Tous les métiers et les formations initiales en île-de-France

Tous les métiers et les formations initiales en île-de-France

Henry-Pierre Saulnier

Président de l'UDO, Union des opticiens, Paris (75)
Date de l'interview : 14/10/2010

L'opticien devra de plus en plus compléter ses connaissances, se former tout au long de sa vie, afin de s'adapter aux évolutions techniques.

L'UDO, syndicat patronal, a pour but de défendre, de valoriser et de faire évoluer la profession d'opticien. Avec son président, Henry-Pierre Saulnier, nous revenons sur les compétences de l'opticien et sur la vitalité du secteur de l'optique.

Quelles sont exactement les compétences de l'opticien ?

L'opticien exerce une profession polyvalente conciliant santé, service... et mode. Professionnel qualifié et indépendant, spécialiste de la vision par application des lois de l'optique physique, de l'optique physiologique, de l'optométrie et de la technologie, il formule, conçoit, réalise, adapte et contrôle tout équipement optique destiné à compenser les anomalies de la vision.
Pour toute personne de plus de 16 ans, l'opticien peut délivrer directement un équipement, sans prise en charge de la Sécurité sociale, en l'absence de prescription médicale ou avec prise en charge de la Sécurité sociale, à partir d'une ordonnance datant de moins de 3 ans et ne comportant aucune restriction de renouvellement.

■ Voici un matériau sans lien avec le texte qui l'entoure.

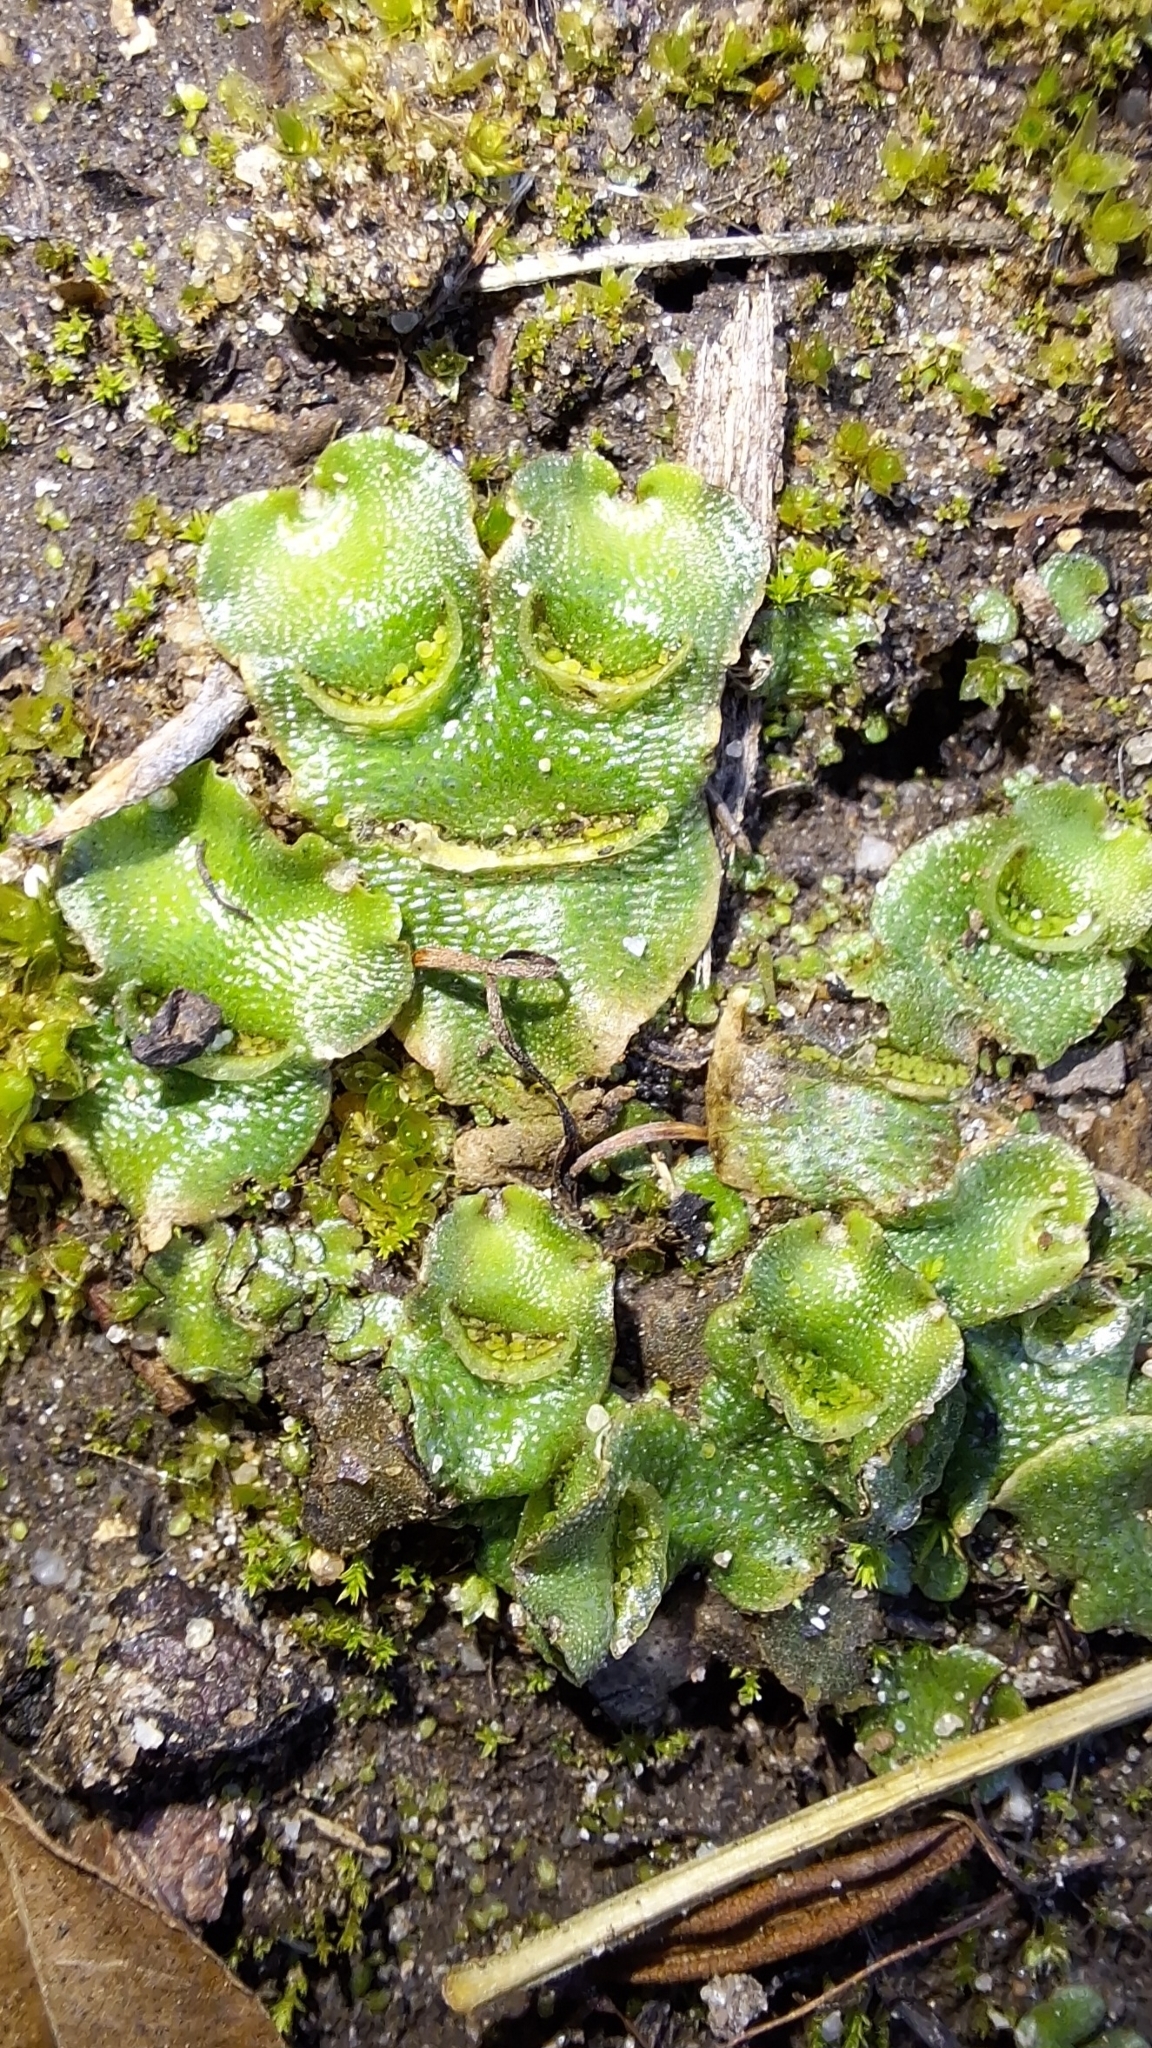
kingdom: Plantae
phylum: Marchantiophyta
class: Marchantiopsida
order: Lunulariales
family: Lunulariaceae
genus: Lunularia
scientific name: Lunularia cruciata
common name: Crescent-cup liverwort
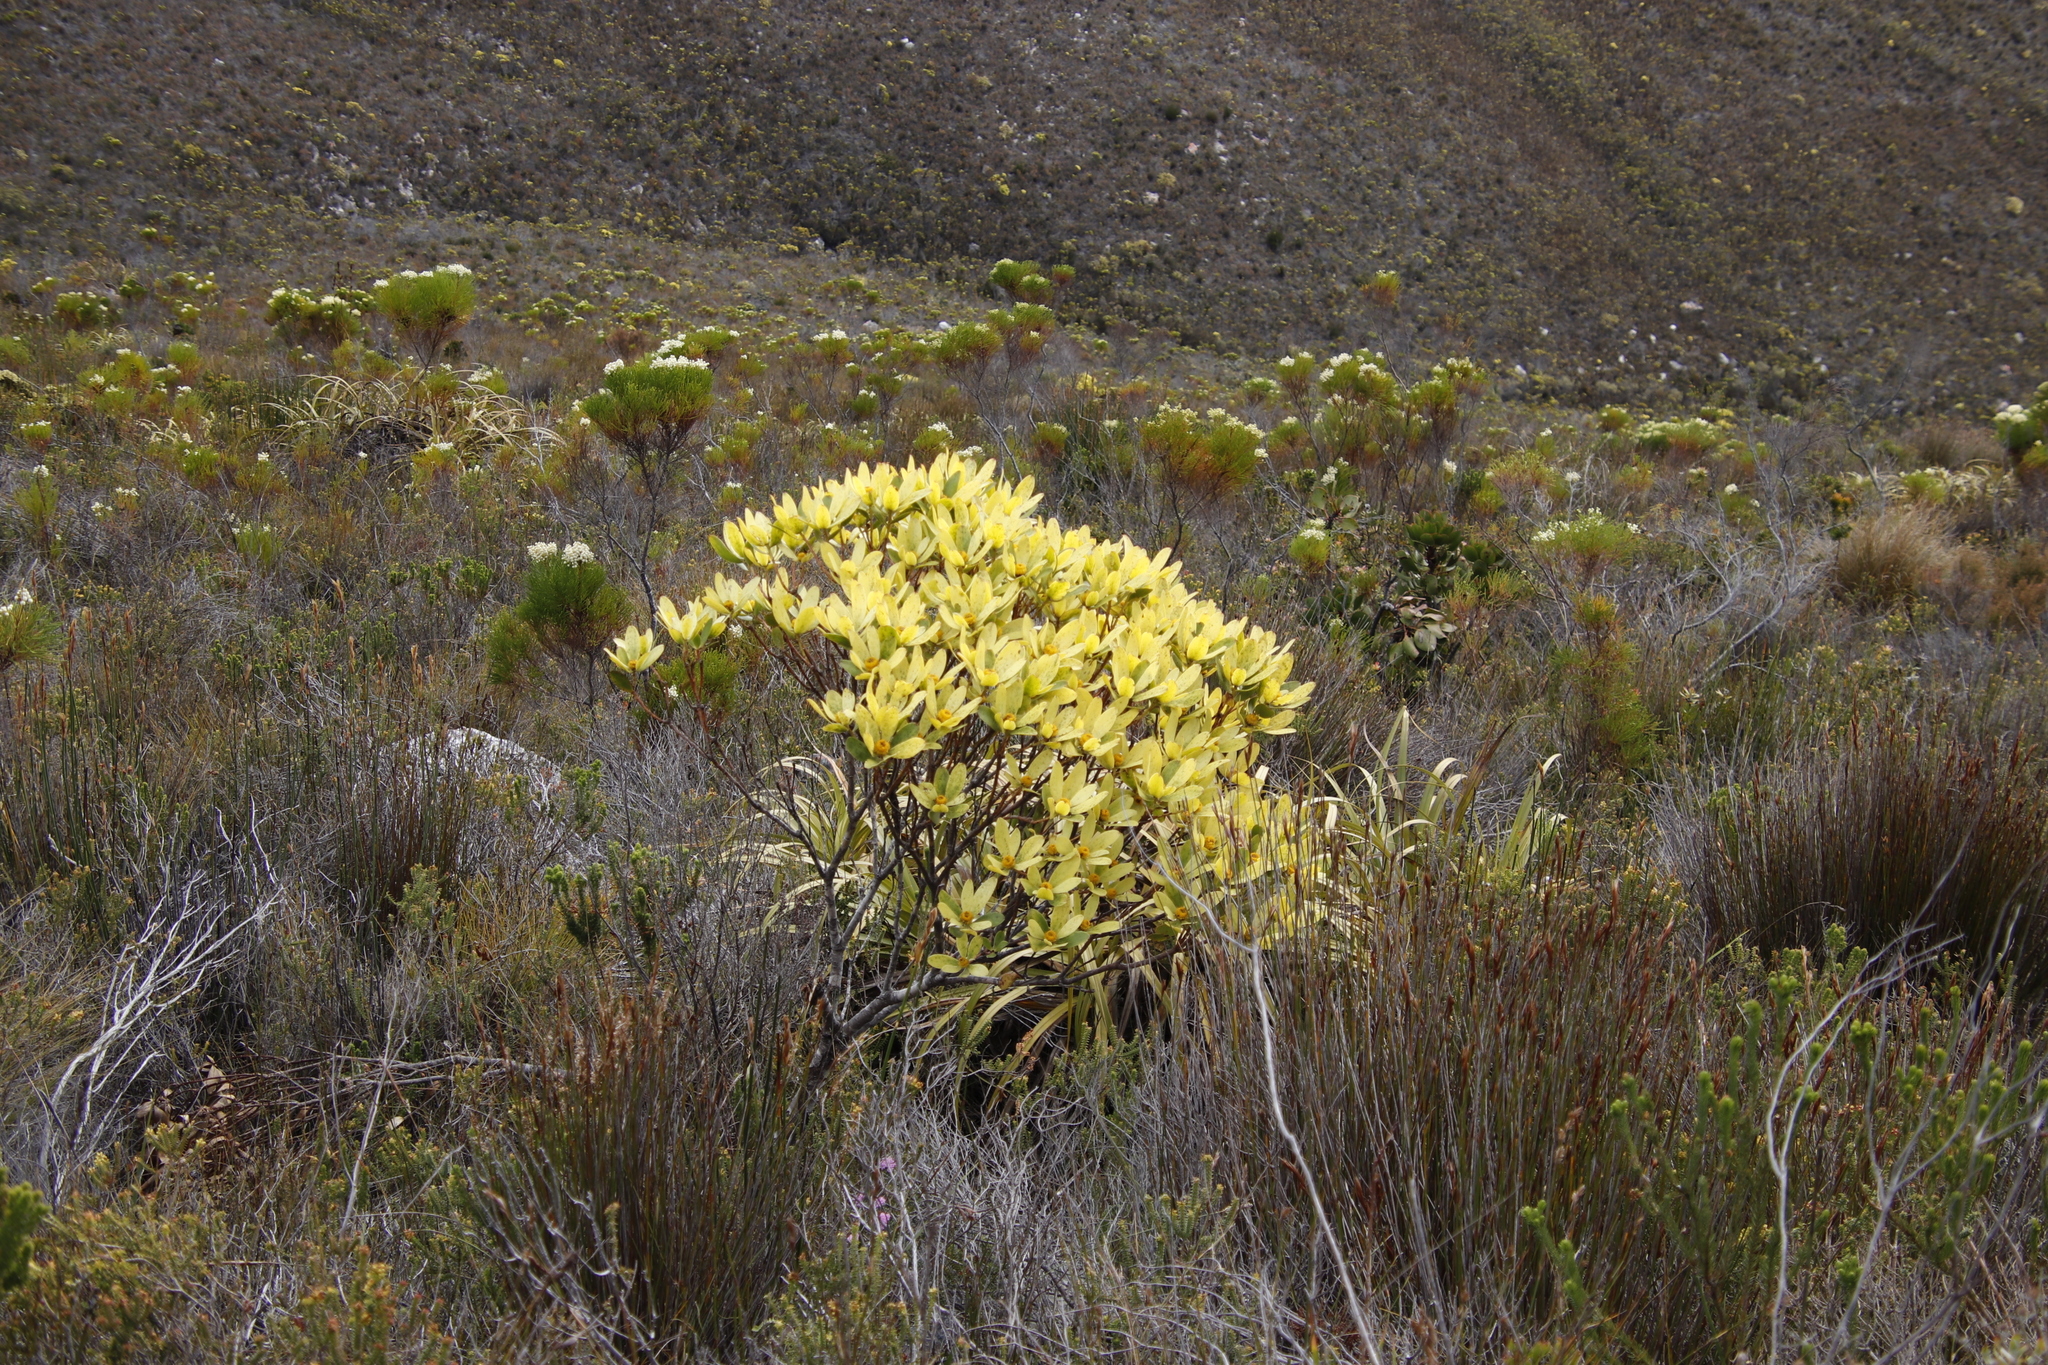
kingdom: Plantae
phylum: Tracheophyta
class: Magnoliopsida
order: Proteales
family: Proteaceae
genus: Leucadendron
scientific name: Leucadendron gandogeri
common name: Broad-leaf conebush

Dans ces conditions, en quoi l'opticien se distingue-t-il de l'ophtalmologiste ?

L'opticien n'intervient pas dans le domaine médical qui est du ressort exclusif de l'ophtalmologiste. D'ailleurs, lorsqu'un client souffre d'une pathologie, par exemple diabète ou hypertension oculaire, l'opticien lui recommande de consulter un ophtalmologiste avant la réalisation de son équipement optique. Opticien et ophtalmologiste sont 2 professions complémentaires.

Où travaillent les jeunes opticiens diplômés ?

On les trouve principalement dans les magasins d'optique. Leur activité peut varier selon la taille du magasin : pour un grand nombre, dans des postes polyvalents, s'occupant tout à la fois du conseil, de la vente et du montage ; mais il existe aussi des magasins plus importants, où l'on trouve d'une part des monteurs, d'autre part des opticiens pour le conseil, la réfraction, la vente, la livraison et le suivi après la vente.
Par ailleurs, l'industrie de l'optique offre des débouchés intéressants en employant de nombreux opticiens. Enfin, quelques postes existent dans la recherche.

Le BTS en poche, est-il possible de s'installer à son compte ?

Dès sa sortie de l'école, l'opticien est libre de s'installer où il veut. Il est cependant conseillé de bien connaître son métier sur le terrain. Pour cela, il est souhaitable d'apprendre, pendant quelques années, les gestes professionnels dans différents types de structures (magasin indépendant, chaîne, etc.) et de prendre le temps de parfaire son projet d'installation.
L'opticien a également la possibilité d'acquérir une formation complémentaire via un CQP, certificat de qualification professionnelle technique ou commercial, une licence d'optique professionnelle puis un master de sciences de la vision (Paris Sud Orsay).

Comment se porte le secteur de l'optique-lunetterie ?

Notre secteur est réparti en 2 grands pôles : les magasins indépendants qui représentent 48 % des points de vente, les coopératives et franchises (46 %), auxquels il convient de rajouter et les magasins mutualistes (6 %).
Aujourd'hui, le taux de chômage des opticiens est faible et il est permis de penser que les opticiens auront demain de nombreux équipements à réaliser : l'augmentation de la population, l'allongement de la durée de vie, le développement des différents dépistages à tous niveaux et l'information au grand public sur l'intérêt d'avoir une bonne vision encouragent à l'optimisme. En revanche, notre secteur restera soumis à une concurrence de plus en plus vive avec très certainement une évolution des points de vente dont les surfaces vont augmenter.

Comment voyez-vous évoluer la profession dans les prochaines années ?

On a constaté ces dernières années l'évolution de la lunetterie passant de la "prothèse" à un accessoire de mode. C'est un point très positif qui ne doit pas pour autant nous faire oublier l'aspect technique, qui demeure essentiel.
L'opticien devra de plus en plus compléter ses connaissances, se former tout au long de sa vie, afin de s'adapter aux évolutions techniques, être un fin technicien face aux verres de plus en plus sophistiqués et savoir donner de bons conseils.
On peut aussi attendre une harmonisation avec nos pays voisins, notamment en matière d'optométrie.